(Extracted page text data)
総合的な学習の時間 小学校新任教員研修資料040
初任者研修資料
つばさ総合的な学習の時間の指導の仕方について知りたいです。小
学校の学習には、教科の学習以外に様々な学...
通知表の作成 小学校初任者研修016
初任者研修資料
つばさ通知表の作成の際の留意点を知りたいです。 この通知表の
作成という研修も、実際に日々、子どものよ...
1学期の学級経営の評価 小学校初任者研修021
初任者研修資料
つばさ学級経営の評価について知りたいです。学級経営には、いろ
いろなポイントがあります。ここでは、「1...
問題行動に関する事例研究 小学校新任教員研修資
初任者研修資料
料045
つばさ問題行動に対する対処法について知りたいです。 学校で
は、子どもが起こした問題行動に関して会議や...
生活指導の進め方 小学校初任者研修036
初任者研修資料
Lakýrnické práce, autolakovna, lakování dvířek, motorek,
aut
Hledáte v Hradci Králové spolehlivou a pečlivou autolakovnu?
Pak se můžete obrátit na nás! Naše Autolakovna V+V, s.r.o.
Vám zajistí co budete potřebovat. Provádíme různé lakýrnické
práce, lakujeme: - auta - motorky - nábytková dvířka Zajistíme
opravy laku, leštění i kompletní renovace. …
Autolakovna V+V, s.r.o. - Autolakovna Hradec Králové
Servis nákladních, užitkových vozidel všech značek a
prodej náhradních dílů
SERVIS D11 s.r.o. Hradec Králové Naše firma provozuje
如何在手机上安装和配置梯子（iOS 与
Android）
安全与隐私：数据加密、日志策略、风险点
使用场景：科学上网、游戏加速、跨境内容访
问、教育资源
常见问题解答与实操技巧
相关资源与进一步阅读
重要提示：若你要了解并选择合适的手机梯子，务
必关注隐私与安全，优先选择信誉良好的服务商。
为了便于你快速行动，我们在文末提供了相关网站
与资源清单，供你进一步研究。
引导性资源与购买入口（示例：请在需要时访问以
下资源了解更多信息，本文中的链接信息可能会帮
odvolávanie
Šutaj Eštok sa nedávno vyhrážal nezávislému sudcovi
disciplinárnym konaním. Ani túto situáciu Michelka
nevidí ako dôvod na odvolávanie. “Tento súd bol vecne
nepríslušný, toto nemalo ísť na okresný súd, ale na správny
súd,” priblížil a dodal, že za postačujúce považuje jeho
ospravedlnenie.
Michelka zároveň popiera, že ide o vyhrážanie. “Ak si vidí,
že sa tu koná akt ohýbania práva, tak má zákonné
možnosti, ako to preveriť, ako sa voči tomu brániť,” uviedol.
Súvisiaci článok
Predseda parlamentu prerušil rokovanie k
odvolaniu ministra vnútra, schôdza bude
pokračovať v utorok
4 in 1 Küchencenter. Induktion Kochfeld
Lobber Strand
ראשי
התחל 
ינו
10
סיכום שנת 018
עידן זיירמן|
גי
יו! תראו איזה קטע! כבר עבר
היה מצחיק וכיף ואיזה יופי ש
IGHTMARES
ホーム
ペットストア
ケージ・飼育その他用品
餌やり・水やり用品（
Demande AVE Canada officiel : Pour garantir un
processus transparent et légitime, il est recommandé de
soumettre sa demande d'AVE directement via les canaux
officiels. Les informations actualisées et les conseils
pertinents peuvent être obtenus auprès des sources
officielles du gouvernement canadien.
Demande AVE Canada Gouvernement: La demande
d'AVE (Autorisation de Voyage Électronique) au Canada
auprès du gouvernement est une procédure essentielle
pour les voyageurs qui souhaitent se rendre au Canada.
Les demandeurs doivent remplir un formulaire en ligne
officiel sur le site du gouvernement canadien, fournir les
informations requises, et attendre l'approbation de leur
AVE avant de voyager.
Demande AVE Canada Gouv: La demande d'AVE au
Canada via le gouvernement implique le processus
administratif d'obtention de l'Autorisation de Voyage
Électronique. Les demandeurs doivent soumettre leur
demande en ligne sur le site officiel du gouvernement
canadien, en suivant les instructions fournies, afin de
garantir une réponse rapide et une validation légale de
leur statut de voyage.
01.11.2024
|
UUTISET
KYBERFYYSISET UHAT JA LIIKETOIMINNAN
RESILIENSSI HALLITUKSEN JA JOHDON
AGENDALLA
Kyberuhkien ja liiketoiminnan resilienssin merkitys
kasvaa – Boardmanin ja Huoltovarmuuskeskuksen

→ PROBLEM STATEMENT: When a line in the data contains "Électronique", return it as written.

→ ANSWER FOR THE TASK:
d'AVE (Autorisation de Voyage Électronique) au Canada
Électronique. Les demandeurs doivent soumettre leur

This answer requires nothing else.